Gloria frowns. “What do you mean? What choice?” she wants to know.

“You’re my only daughter,” Vassili answers. “If you want this house, it will be yours. But I suspect that you will want to leave.”

Gloria looks at her brothers: Fotia and Oleg, with their broad shoulders; Anatoly, who squints behind his thick glasses; Iefrem, whose hair is curlier than a lamb’s; and Dobromir, with his angelic smile. She looks at Liuba, her mother, who hides her face under the thickness of her black hair. She looks at the ornamentally painted furniture in the house, the rugs, the lamps that cast luminous circles on the walls. Outside she can hear the rustle of the orchard in the night wind. Why isn’t there a place for her in this paradise? she wonders.

“You’re wrong, Vassili. I don’t want to leave!” she says.

To prove it, every day Gloria gathers her hair under a kerchief and does the same thing as her brothers: she slips
on a pair of overalls and goes to work in the orchard. She learns how to take care of the trees, to protect them from parasites, to cover them with nets to keep the birds from picking at their fruit. At harvesttime she’s the first one to climb the ladders, a sack around her neck, the first one to tumble down and run to the truck to unload kilos of apples in the tipper.

She grows up. She becomes as strong as Fotia, her eldest brother, and as tough as Oleg, the second-oldest one.

At sixteen she learns to drive the trucks.

At seventeen she knows how to fix engines and to oil pistons as well as any of Vassili’s other workers. In the evening, her arms dirty with grease, she sits on her father’s left side, her hair undone, as beautiful as a wild plant.

“I don’t want to leave,” she tells him again. “Why do you say I’m different?”

Vassili pulls on his suspenders to make them snap, which means that he doesn’t want to answer.

Yet one day Gloria understands that she isn’t like her brothers. It’s the day she meets Zemzem, at the end of the line of apricot trees, near the railroad track.

Zemzem arrives in a truck with seasonal workers hired by Vassili. There are many of them—young, poor, and dust-covered—but there’s something different about Zemzem. It’s hard to pinpoint—almost as if he has a sun shining above his head. Right away Gloria notices him, and she nearly falls from the ladder when he looks back at her.

At noon she doesn’t mingle with the fruit pickers the way she usually does. She needs to walk and think. Besides, she isn’t hungry. She takes off along the railroad tracks.

When she turns around, Zemzem is there, behind her.

“I saw you take off without bringing any water,” he says. “It’s not good to stay in the sun without drinking.” He hands her his flask. “Here you go.”

Gloria suddenly sits down on one of the railroad ties. She feels dizzy.

“You see?” Zemzem smiles. “You’re exhausted!”

Gloria takes the water. Her cheeks are burning.

“I saw you working,” Zemzem goes on. “Very impressive! You pick fruit faster than anyone else.”

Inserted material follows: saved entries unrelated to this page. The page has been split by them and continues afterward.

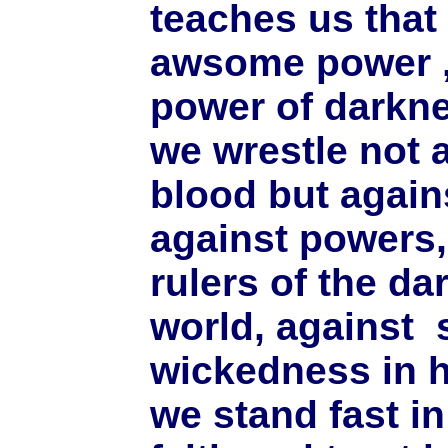
teaches us that 
awsome power , i
power of darkne
we wrestle not 
blood but agains
against powers,
rulers of the da
world, against s
wickedness in h
we stand fast in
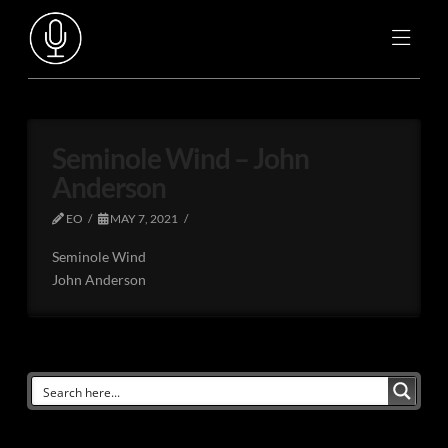
Seminole Wind – John
Anderson
EO
MAY 7, 2021
Seminole Wind
John Anderson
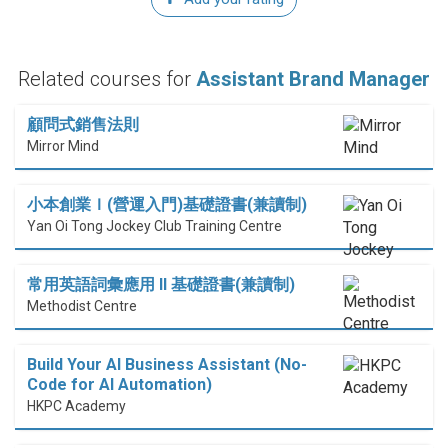
Related courses for
Assistant Brand Manager
顧問式銷售法則
Mirror Mind
小本創業Ｉ(營運入門)基礎證書(兼讀制)
Yan Oi Tong Jockey Club Training Centre
常用英語詞彙應用 II 基礎證書(兼讀制)
Methodist Centre
Build Your AI Business Assistant (No-
Code for AI Automation)
HKPC Academy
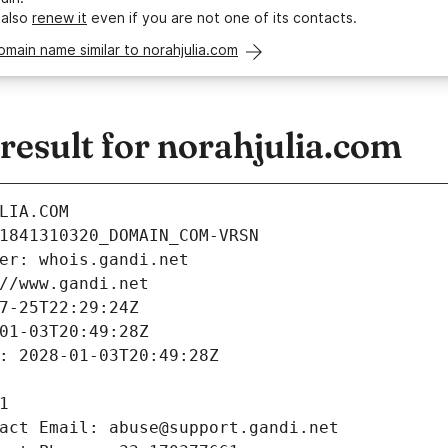
 also
renew it
even if you are not one of its contacts.
omain name similar to norahjulia.com
esult for norahjulia.com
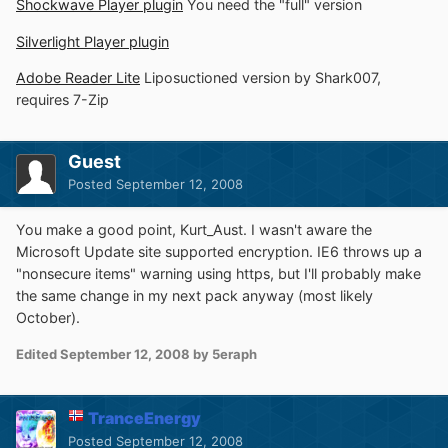
Shockwave Player plugin
You need the "full" version
Silverlight Player plugin
Adobe Reader Lite
Liposuctioned version by Shark007,
requires 7-Zip
Guest
Posted
September 12, 2008
You make a good point, Kurt_Aust. I wasn't aware the
Microsoft Update site supported encryption. IE6 throws up a
"nonsecure items" warning using https, but I'll probably make
the same change in my next pack anyway (most likely
October).
Edited
September 12, 2008
by 5eraph
TranceEnergy
Posted
September 12, 2008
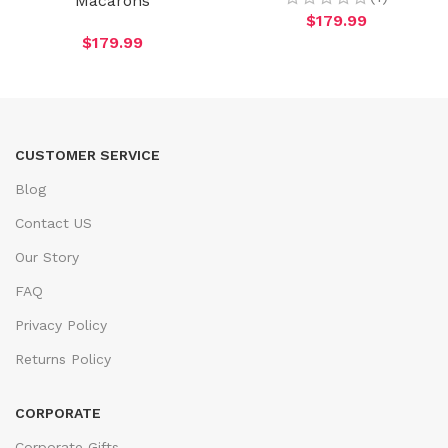
Macarons
$
179.99
$
179.99
CUSTOMER SERVICE
Blog
Contact US
Our Story
FAQ
Privacy Policy
Returns Policy
CORPORATE
Corporate Gifts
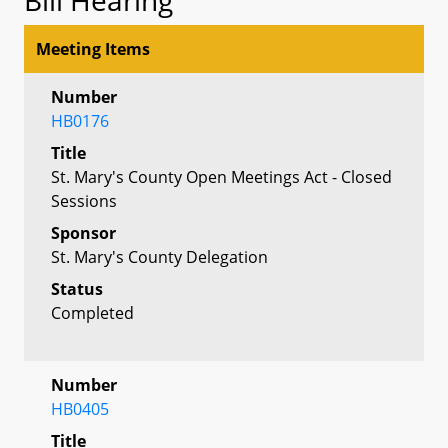
Meeting Items
Number
HB0176
Title
St. Mary's County Open Meetings Act - Closed
Sessions
Sponsor
St. Mary's County Delegation
Status
Completed
Number
HB0405
Title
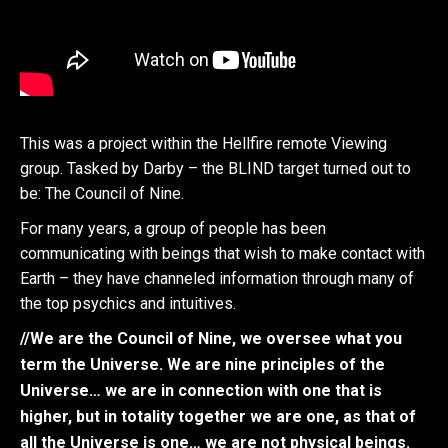
This was a project within the Hellfire remote Viewing
group. Tasked by Darby – the BLIND target turned out to
be: The Council of Nine.
For many years, a group of people has been
communicating with beings that wish to make contact with
Earth – they have channeled information through many of
the top psychics and intuitives.
//We are the Council of Nine, we oversee what you
term the Universe. We are nine principles of the
Universe… we are in connection with one that is
higher, but in totality together we are one, as that of
all the Universe is one… we are not physical beings.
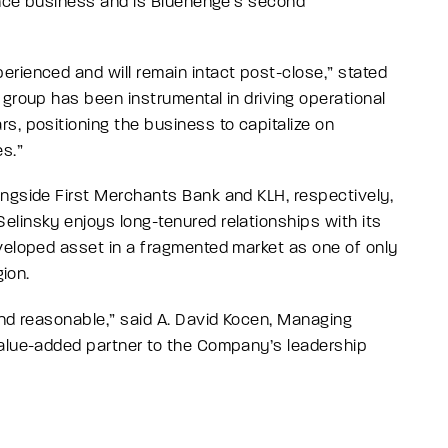
nance business and is Bluehenge’s second
rienced and will remain intact post-close,
” stated
group has been instrumental in driving operational
s, positioning the business to capitalize on
es
.”
ongside First Merchants Bank and KLH, respectively,
linsky enjoys long-tenured relationships with its
veloped asset in a fragmented market as one of only
gion.
and reasonable,”
said A. David Kocen, Managing
alue-added partner to the Company’s leadership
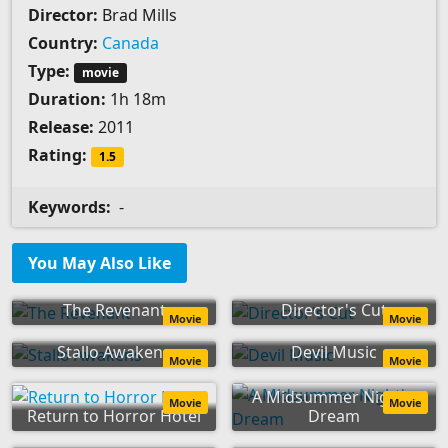
Director:
Brad Mills
Country:
Canada
Type:
movie
Duration:
1h 18m
Release:
2011
Rating:
1.5
Keywords:
-
You May Also Like
The Revenant
Director's Cut
Movie
Movie
Stallo Awakens
Devil Music
Movie
Movie
A Midsummer Night's
Movie
Movie
Return to Horror Hotel
Dream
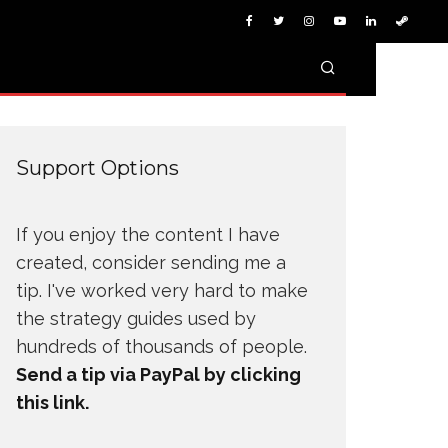
Support Options
If you enjoy the content I have
created, consider sending me a
tip. I've worked very hard to make
the strategy guides used by
hundreds of thousands of people.
Send a tip via PayPal by clicking
this link.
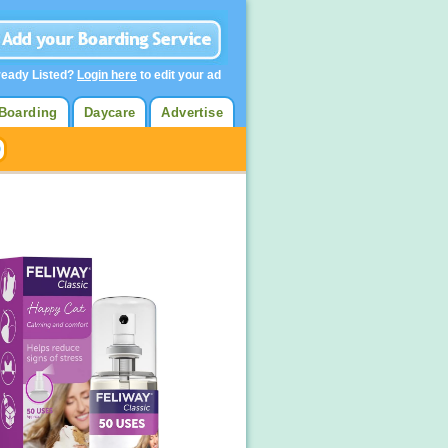
ready Listed?
Login here
to edit your ad
Boarding
Daycare
Advertise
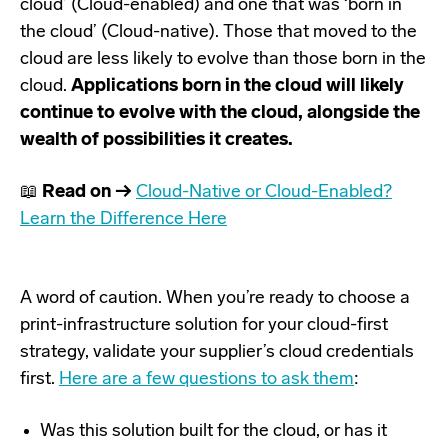
cloud’ (Cloud-enabled) and one that was ‘born in
the cloud’ (Cloud-native). Those that moved to the
cloud are less likely to evolve than those born in the
cloud.
Applications born in the cloud will likely
continue to evolve with the cloud, alongside the
wealth of possibilities it creates.
📖
Read on →
Cloud-Native or Cloud-Enabled?
Learn the Difference Here
A word of caution. When you’re ready to choose a
print-infrastructure solution for your cloud-first
strategy, validate your supplier’s cloud credentials
first.
Here are a few questions to ask them
:
Was this solution built for the cloud, or has it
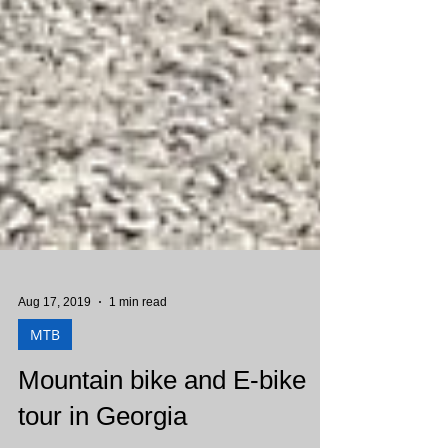
Aug 17, 2019
1 min read
MTB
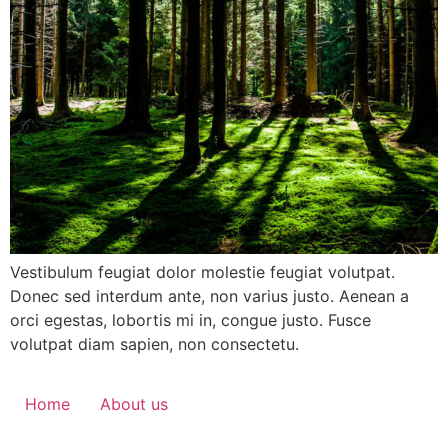
Vestibulum feugiat dolor molestie feugiat volutpat.
Donec sed interdum ante, non varius justo. Aenean a
orci egestas, lobortis mi in, congue justo. Fusce
volutpat diam sapien, non consectetu.
Home
About us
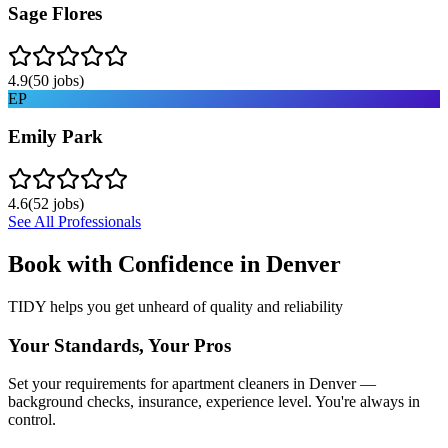
Sage Flores
4.9
(
50
jobs)
EP
Emily Park
4.6
(
52
jobs)
See All Professionals
Book with Confidence in
Denver
TIDY helps you get unheard of quality and reliability
Your Standards, Your Pros
Set your requirements for apartment cleaners in Denver —
background checks, insurance, experience level. You're always in
control.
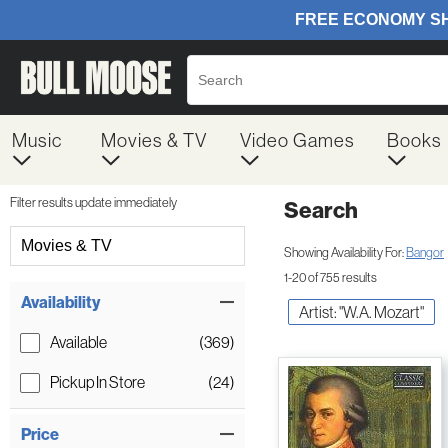
Music
Movies & TV
Video Games
Books
Filter results update immediately
Search
Filter by Category
Movies & TV
Showing Availability For:
Bangor
1-20 of 755 results
Item Filters
Availability
Artist: "W.A. Mozart"
Available
(369)
Pickup In Store
(24)
Price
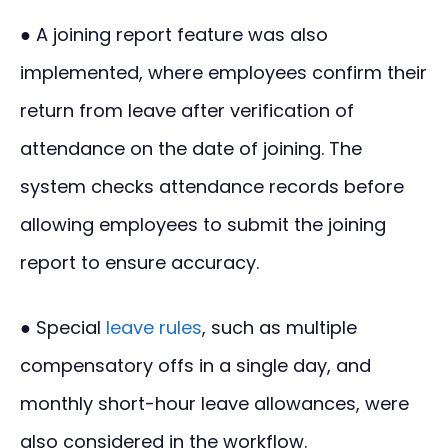
● A joining report feature was also
implemented, where employees confirm their
return from leave after verification of
attendance on the date of joining. The
system checks attendance records before
allowing employees to submit the joining
report to ensure accuracy.
● Special
leave rules
, such as multiple
compensatory offs in a single day, and
monthly short-hour leave allowances, were
also considered in the workflow.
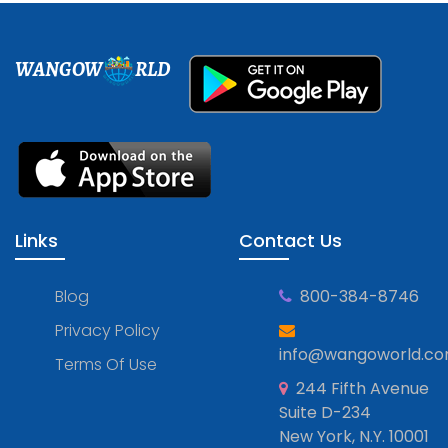
WANGOW
RLD
Links
Contact Us
Blog
800-384-8746
Privacy Policy
info@wangoworld.c
Terms Of Use
244 Fifth Avenue
Suite D-234
New York, N.Y. 10001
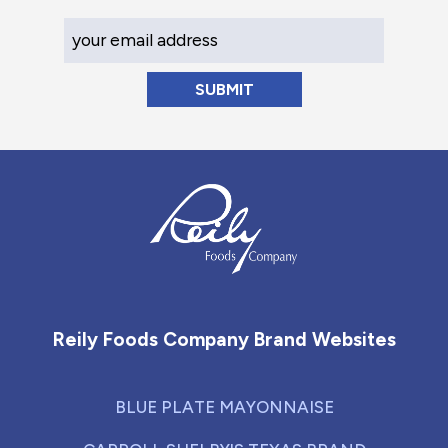
Your Email Address
Reily Foods Company - Home
Reily Foods Company Brand Websites
BLUE PLATE MAYONNAISE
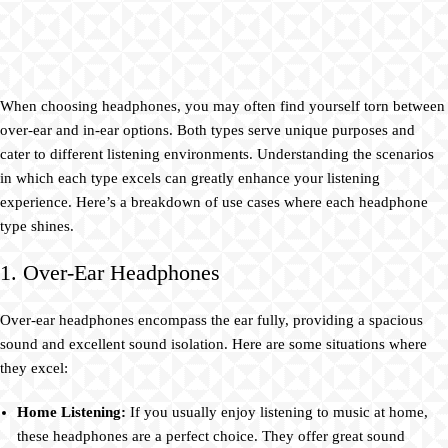
When choosing headphones, you may often find yourself torn between
over-ear and in-ear options. Both types serve unique purposes and
cater to different listening environments. Understanding the scenarios
in which each type excels can greatly enhance your listening
experience. Here’s a breakdown of use cases where each headphone
type shines.
1. Over-Ear Headphones
Over-ear headphones encompass the ear fully, providing a spacious
sound and excellent sound isolation. Here are some situations where
they excel:
Home Listening:
If you usually enjoy listening to music at home,
these headphones are a perfect choice. They offer great sound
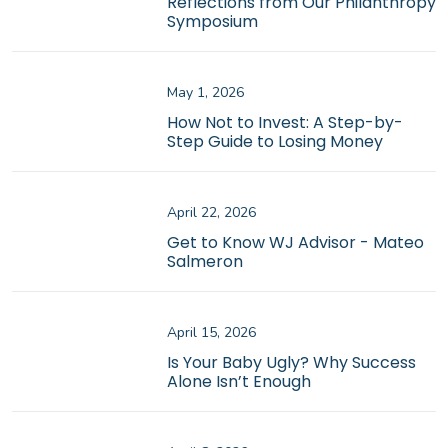
Reflections from Our Philanthropy
Symposium
May 1, 2026
How Not to Invest: A Step-by-
Step Guide to Losing Money
April 22, 2026
Get to Know WJ Advisor - Mateo
Salmeron
April 15, 2026
Is Your Baby Ugly? Why Success
Alone Isn’t Enough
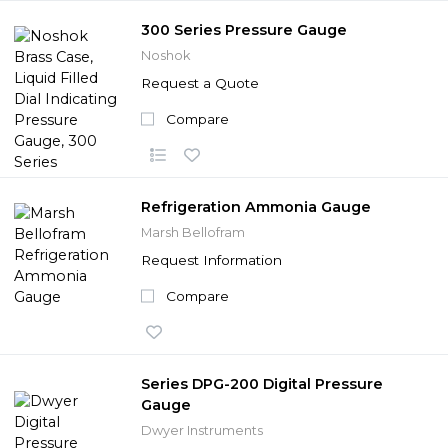
300 Series Pressure Gauge
Noshok
Request a Quote
Compare
Refrigeration Ammonia Gauge
Marsh Bellofram
Request Information
Compare
Series DPG-200 Digital Pressure
Gauge
Dwyer Instruments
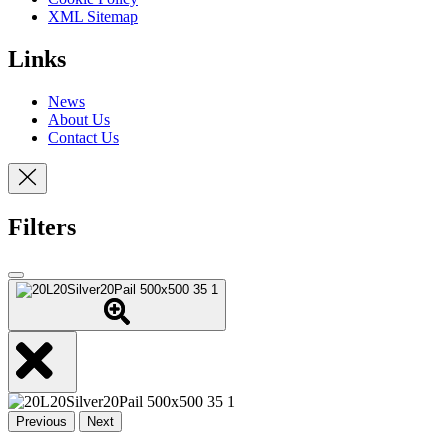
XML Sitemap
Links
News
About Us
Contact Us
Filters
Previous
Next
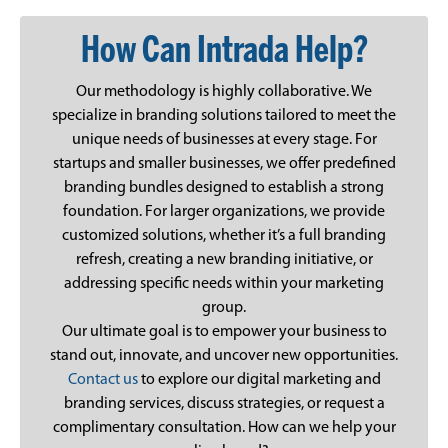
How Can Intrada Help?
Our methodology is highly collaborative. We
specialize in branding solutions tailored to meet the
unique needs of businesses at every stage. For
startups and smaller businesses, we offer predefined
branding bundles designed to establish a strong
foundation. For larger organizations, we provide
customized solutions, whether it’s a full branding
refresh, creating a new branding initiative, or
addressing specific needs within your marketing
group.
Our ultimate goal is to empower your business to
stand out, innovate, and uncover new opportunities.
Contact us
to explore our digital marketing and
branding services, discuss strategies, or request a
complimentary consultation. How can we help your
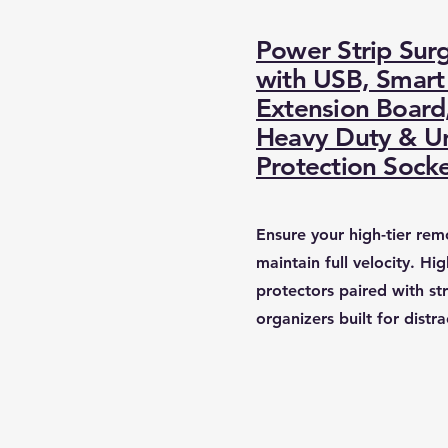
Power Strip Sur
with USB, Smart 
Extension Board
Heavy Duty & Un
Protection Sock
​Ensure your high-tier re
maintain full velocity. Hi
protectors paired with st
organizers built for distra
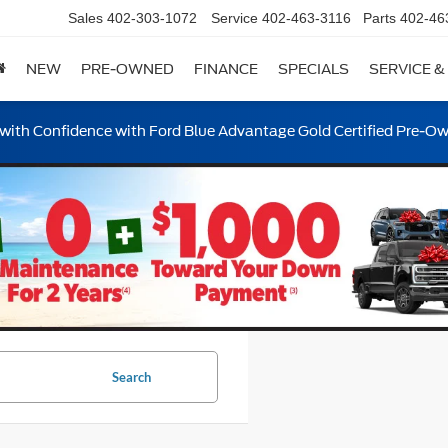
Sales
402-303-1072
Service
402-463-3116
Parts
402-46
NEW
PRE-OWNED
FINANCE
SPECIALS
SERVICE &
ith Confidence with Ford Blue Advantage Gold Certified Pre-O
Search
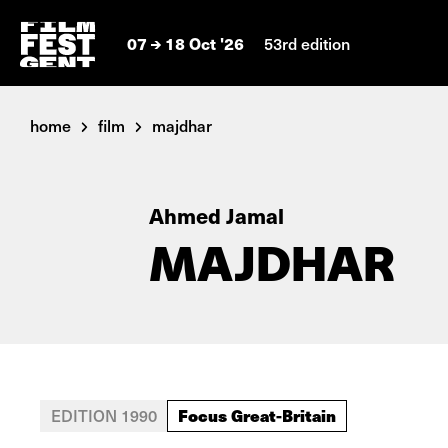
07
18 Oct '26
53rd edition
home
film
majdhar
Ahmed Jamal
MAJDHAR
Focus Great-Britain
EDITION 1990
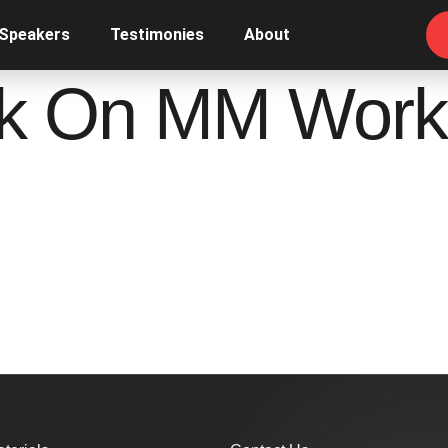
 Speakers
Testimonies
About
k On MM Work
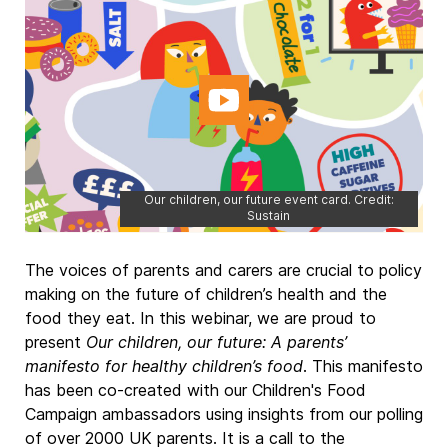
Our children, our future event card. Credit:
Sustain
The voices of parents and carers are crucial to policy
making on the future of children’s health and the
food they eat. In this webinar, we are proud to
present
Our children, our future: A parents’
manifesto for healthy children’s food
. This manifesto
has been co-created with our Children's Food
Campaign ambassadors using insights from our polling
of over 2000 UK parents. It is a call to the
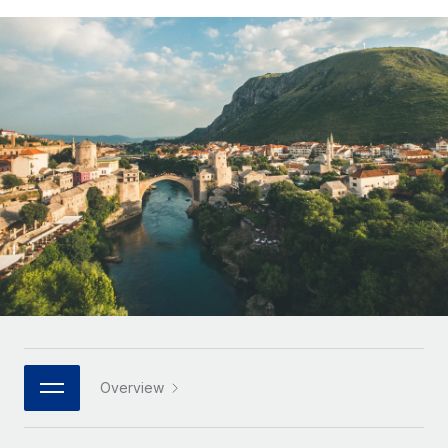
Onboard and manage contractors globally
Contractor payout calculator
Login
Nederlands
Explore currency options and payout speeds for global
PEO
GROWTH STAGE
contractors
Outsource complex employment tasks
Français
Startups
Agile global HR & payroll solutions for growing
LEARN WITH REMOTE
Deutsch
companies
INFRASTRUCTURE
Research & Guides
Remote Embedded
Mid-market
Español
Seamlessly integrate HR into workflows
Case studies
Expand teams with tailored HR solutions
Italiano
Platform
HR Glossary
Enterprise
Built-in core HR functions for your team
Global HR for large businesses
Português (Portugal)
Checklists & Templates
Connect
New
Job Description Library
日本語
Connect any AI tool to Remote using our MCP
PARTNER WITH US
Strategic technology partners
Webinars
Integrations
한국어
Overview
Flexibly embed global HR into your platform
Streamline processes with essential business tools
Events
中文（简体）
Become a partner
Newsroom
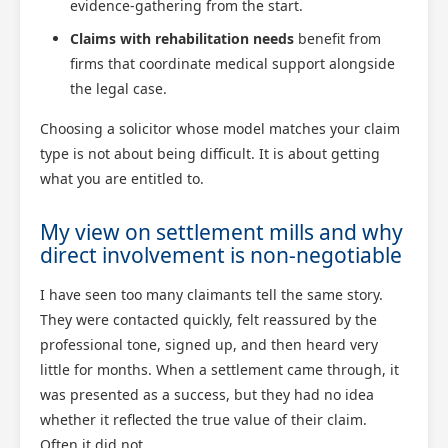
evidence-gathering from the start.
Claims with rehabilitation needs
benefit from
firms that coordinate medical support alongside
the legal case.
Choosing a solicitor whose model matches your claim
type is not about being difficult. It is about getting
what you are entitled to.
My view on settlement mills and why
direct involvement is non-negotiable
I have seen too many claimants tell the same story.
They were contacted quickly, felt reassured by the
professional tone, signed up, and then heard very
little for months. When a settlement came through, it
was presented as a success, but they had no idea
whether it reflected the true value of their claim.
Often it did not.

Gloria is unable to utter a single word. They say this is what happens when you fall in love. But all of a sudden the tracks shake.

“The train!” she shouts.

She pushes Zemzem off to the side, where they fall on top of each other.

When the train shoots past them, they’re caught in a swirl of hot, metallic air. Gloria’s heart beats in rhythm with the train,
tack-a-tack-tack, tack-a-tack-tack
. It’s the most beautiful day of her life.

Every day after, they meet at noon by the tracks. They balance themselves on the rails, pretending to be tightrope walkers, and make bets on the promptness of the express train. The train is old and temperamental, but usually at lunchtime they can hear it coming.